After Sue Ellen tells him she cannot accept a large campaign donation from him, Ryland continues writing a check and replies, “Oh, you will. See, people like me need to make sure people like you get into office.” His elevator eyes scan her, up and down.
He's particularly cruel to Anne and, after upsetting her, we get what could be the holy grail of the soap opera: the male bitch slap. Bobby barges into Harris' office and backhands him across the face. This isn't just Christmas in July for fans, but a decent substitute for the many punches he hasn't thrown at J.R.
Thanks to Harris, J.R. has been able to take a bit of a vacation, and in this episode ("The Enemy of My Enemy”) the elder Ewing surfaces in Las Vegas. As he takes a call from his hardworking P.I. -- seriously, the shaggy-haired guy is simultaneously watching over John Ross' progress with drilling on Southfork, hunting down the disappearing Marta/Victoria and tracking Cliff Barnes' movements toward bringing gambling to Texas — J.R. is surrounded by three women, massaging and manicuring him. Still, J.R. is not distracted from his usual wit, telling the investigator that Barnes will certainly let him join his poker game at the Bellagio: “For a chance to make money from me, Cliff Barnes would push his mama in a puddle of piranhas.” Gleeful Ewing cackles follow, naturally.
As clever as the dialogue is on the show, it's far from the only element that's making “Dallas” a cohesive and standout nighttime soap. Camerawork includes sweeping crane shots of Southfork ranch and intense close-ups of the players. Set details find rich-but-eco-minded Christopher Ewing driving a boutique American electric car (a Tesla) and insecure John Ross obsessing over a model of an oil rig, a phallic conversation piece that he breaks then attempts to glue back together.
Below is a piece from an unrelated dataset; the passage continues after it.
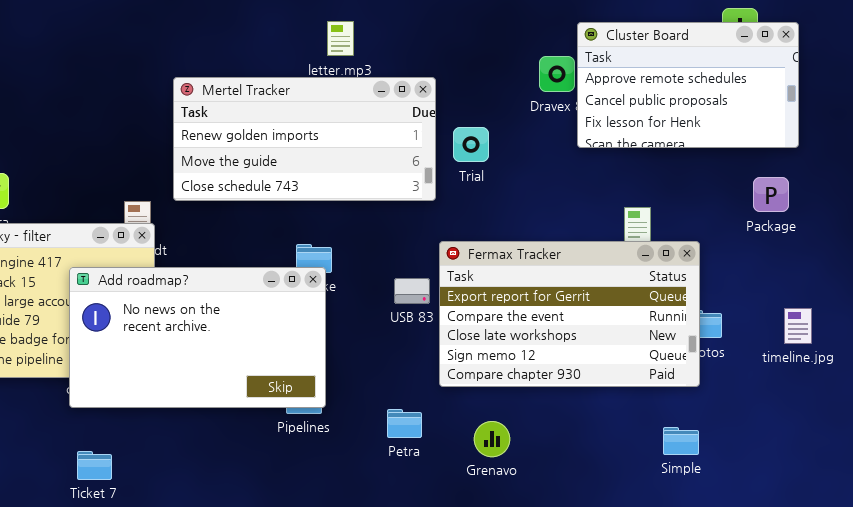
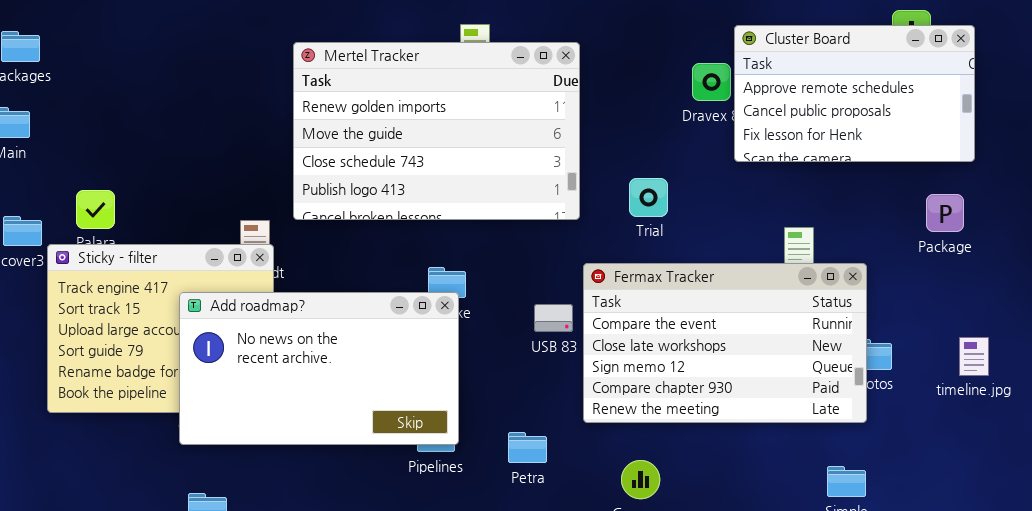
Mertel Tracker: [173,77,436,201] -> [293,42,580,220], resized
Trial: [453,127,489,162] -> [629,178,668,217], moved
Fermax Tracker: [439,241,700,387] -> [583,263,867,423], scrolled down 1 row
Petra: [387,409,422,438] -> [508,432,547,463], moved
Also important is what's missing, particularly such usual reference points as popular music on the soundtrack. This not only sets “Dallas” apart from so many other shows, but it lends it a timeless quality, making the show more of an authentic extension of the original. The Ewings are above popular culture. At least until those “Who shot John Ross” T-shirts start hitting the malls.